(Exercise data begins)

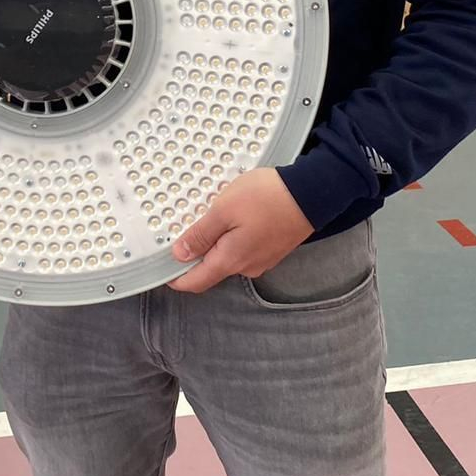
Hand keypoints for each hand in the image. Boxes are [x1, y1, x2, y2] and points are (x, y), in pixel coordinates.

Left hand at [167, 168, 312, 293]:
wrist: (312, 192)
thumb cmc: (266, 197)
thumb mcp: (224, 210)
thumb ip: (201, 234)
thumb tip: (180, 255)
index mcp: (231, 261)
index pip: (196, 282)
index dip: (176, 278)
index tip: (162, 268)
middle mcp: (247, 267)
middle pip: (212, 268)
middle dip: (196, 254)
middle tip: (185, 229)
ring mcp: (262, 259)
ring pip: (229, 256)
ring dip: (217, 242)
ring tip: (212, 216)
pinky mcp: (273, 248)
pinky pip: (245, 248)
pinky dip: (234, 237)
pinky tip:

(Exercise data ends)

Prompt:
Could you retype exactly the lines from the one containing "ring dip: (217, 242)" through the final line of the data above, and no others?

Answer space:
ring dip: (217, 242)
ring tip: (212, 216)
pinky mcp: (273, 248)
pinky pip: (245, 248)
pinky dip: (234, 237)
pinky tip:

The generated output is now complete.